Adverse events after vaccination
A questionnaire was distributed to study participants to assess the presence of local or systemic AEs over a 7-day period following each dose of COVID-19 mRNA vaccination. Local AEs included pain, redness, and swelling at the injection site, and systemic AEs included fever, fatigue, headache, chills, vomiting, diarrhea, myalgia, arthralgia, and anaphylactic shock. The severity of non-life-threatening AEs was graded into no AE, mild AE, moderate AE, and severe AE, respectively, according to a previously established scale. Injection site pain, fatigue, headache, chills, myalgia, and arthralgia were evaluated according to the following scale: Mild, does not interfere with activity. Moderate, inhibits activity. Severe cases interfere with daily activities. Redness and swelling were measured according to the following scale: Mild, 2.0-5.0 cm in diameter. Moderate, diameter > 5.0 to 10.0 cm. Severe cases with diameter greater than 10.0 cm. Categories of fever are designated as follows: Additional scales are: vomiting (mild, 1 to 2 times in 24 hours; moderate, more than 2 times in 24 hours; severe, requiring intravenous hydration); and diarrhea (mild, 2 to 3 4 to 5 moderately loose stools in 24 hours, or 6 or more loose stools in 24 hours if severe.35. The AE percentage indicated the frequency of each of the above AEs. Nursing staff were responsible for collecting AE information from study participants, including residents with communication difficulties. Nursing home staff conducted daily AE assessments for each sign or symptom in residents for 7 days after each vaccination.
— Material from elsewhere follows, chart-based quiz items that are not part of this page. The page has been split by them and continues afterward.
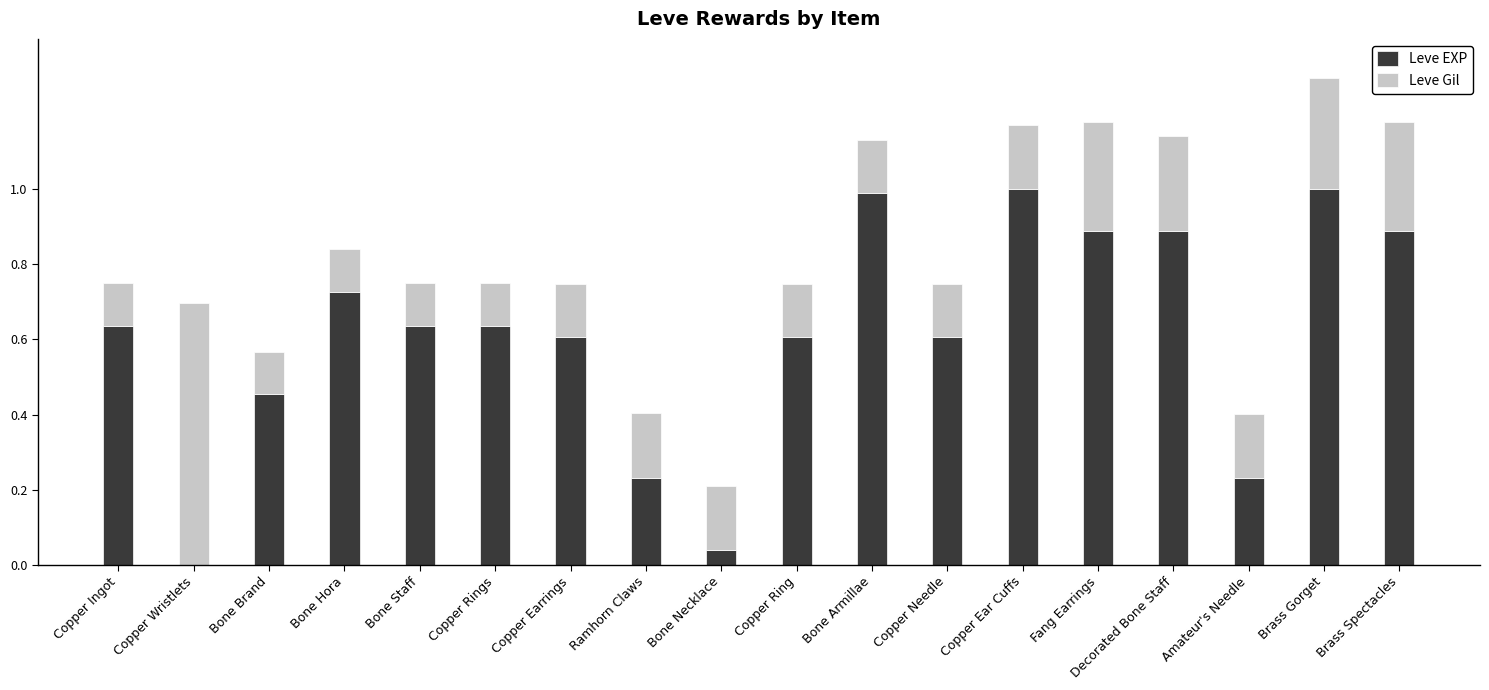

True or false: Leve EXP has a value of 1.0 at Bone Armillae.

True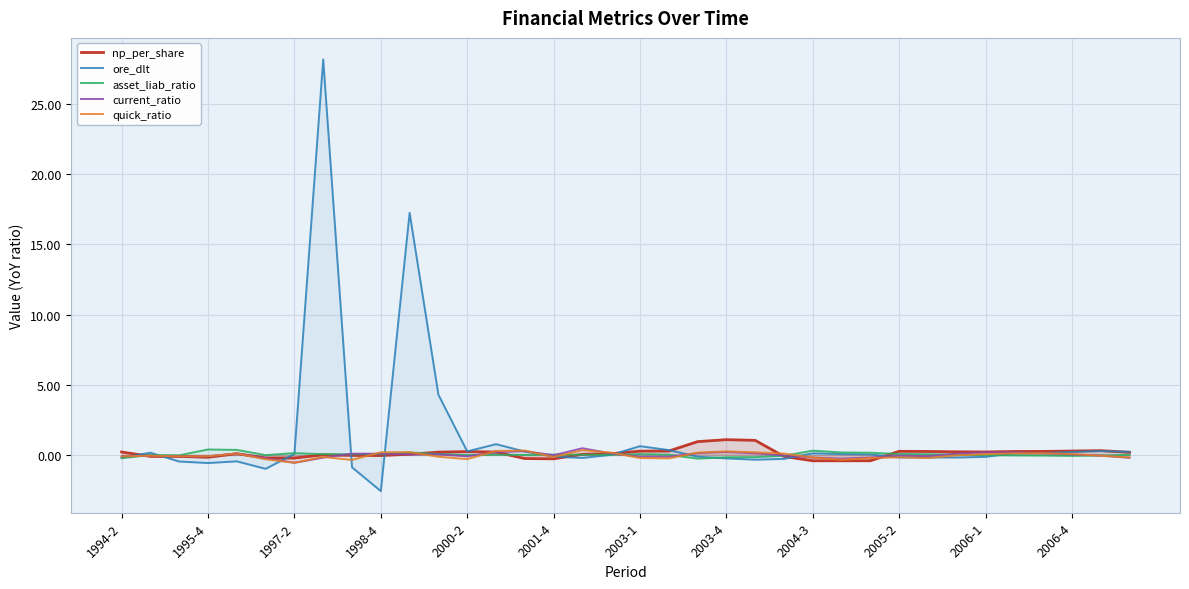

What is the difference between the highest and lowest values at 1998-4?

2.8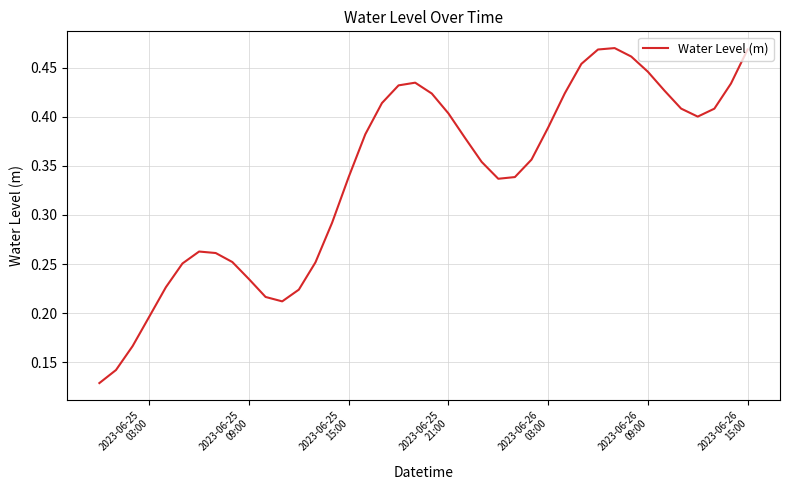

Count the number of categories in the chart.

40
Ninety-five participants (26 staff and 69 residents) who had never had SARS-CoV-2 underwent analysis of AE rates. No study participants required hospitalization after vaccination.
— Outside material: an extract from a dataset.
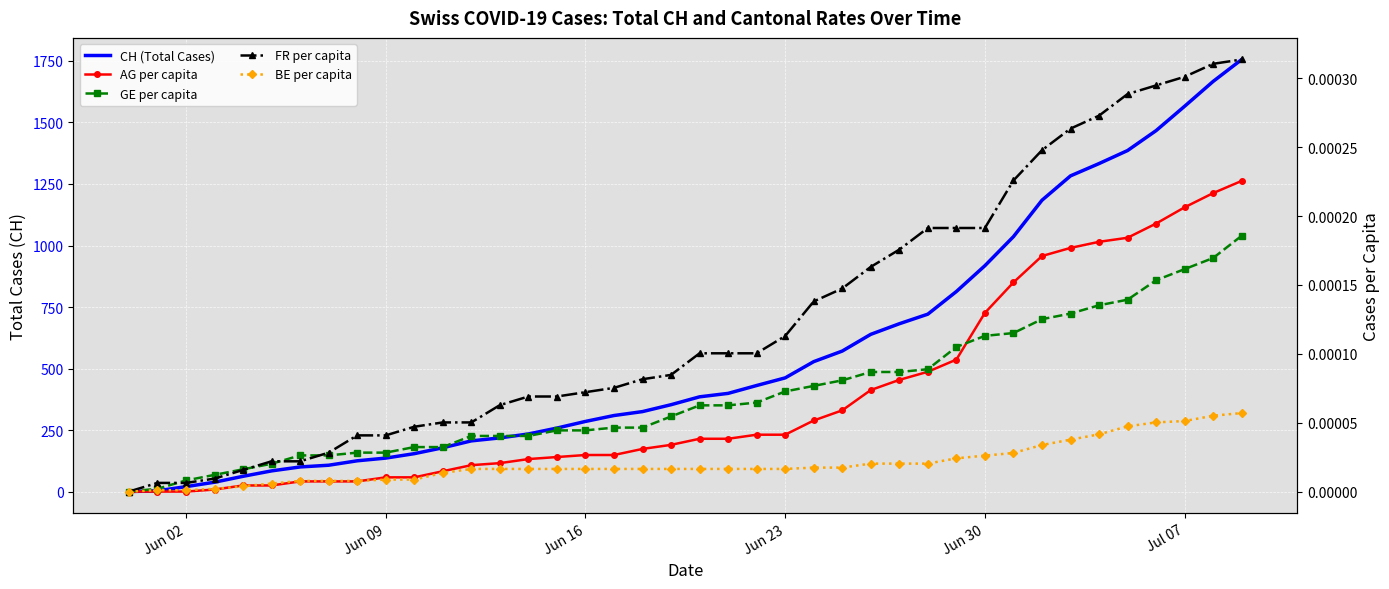

Count the number of categories in the chart.

40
Neutralizing activity against SARS-CoV-2 pseudotype virus
Pseudotyped vesicular stomatitis virus (VSV) harboring the SARS-CoV-2 Spike (S) protein was generated according to established procedures 36 . Expression plasmids for truncated S proteins of SARS-CoV-2 variants, namely pCAGG-pm3-SARS2-SHu-d19_B.1.1.529.5 (Omicron BA.5 subvariant) and pCAGG-pm3-SARS2-SHu-d19_XBB1.5 (Omicron) XBB.1.5 subvariant) was generously provided by Drs. C. Ono and Y. Matsuura of the Research Institute for Microbial Diseases, Osaka University. SARS-CoV-2 pseudotyped VSV (SARS-CoV-2pv) was stored at −80 °C until use. Neutralizing activity was determined during chemiluminescent reduction of SARS-CoV2pv with S protein, Omicron BA.5 (B.1.1.529.5), and Omicron XBB.1.5 from an ancestral strain (Wuhan) according to previously established protocols. was evaluated using the sum test19,36.
SARS-CoV-2 IgG ELISA
Anti-RBD IgG and anti-nucleocapsid IgG ELISAs were performed as previously described.
statistical analysis
Postvaccination AEs stratified by age, sex, mean anti-RBD IgG value, and geometric mean NT were analyzed using IBM SPSS Statistics 27.0 (IBM, Armonk, NY). NT values were logarithmically transformed. Statistical significance was defined at p < 0.05. Missing data were excluded and only datasets where all variables were available were used. The Mann-Whitney U test or Friedman test was used to compare nonparametric variables (antibody titers and age) between groups (staff and residents, vaccination history). Pearson's chi-square test was utilized to compare the proportion of AEs by vaccine dose. Statistical power for the initial target sample size was not calculated in this study.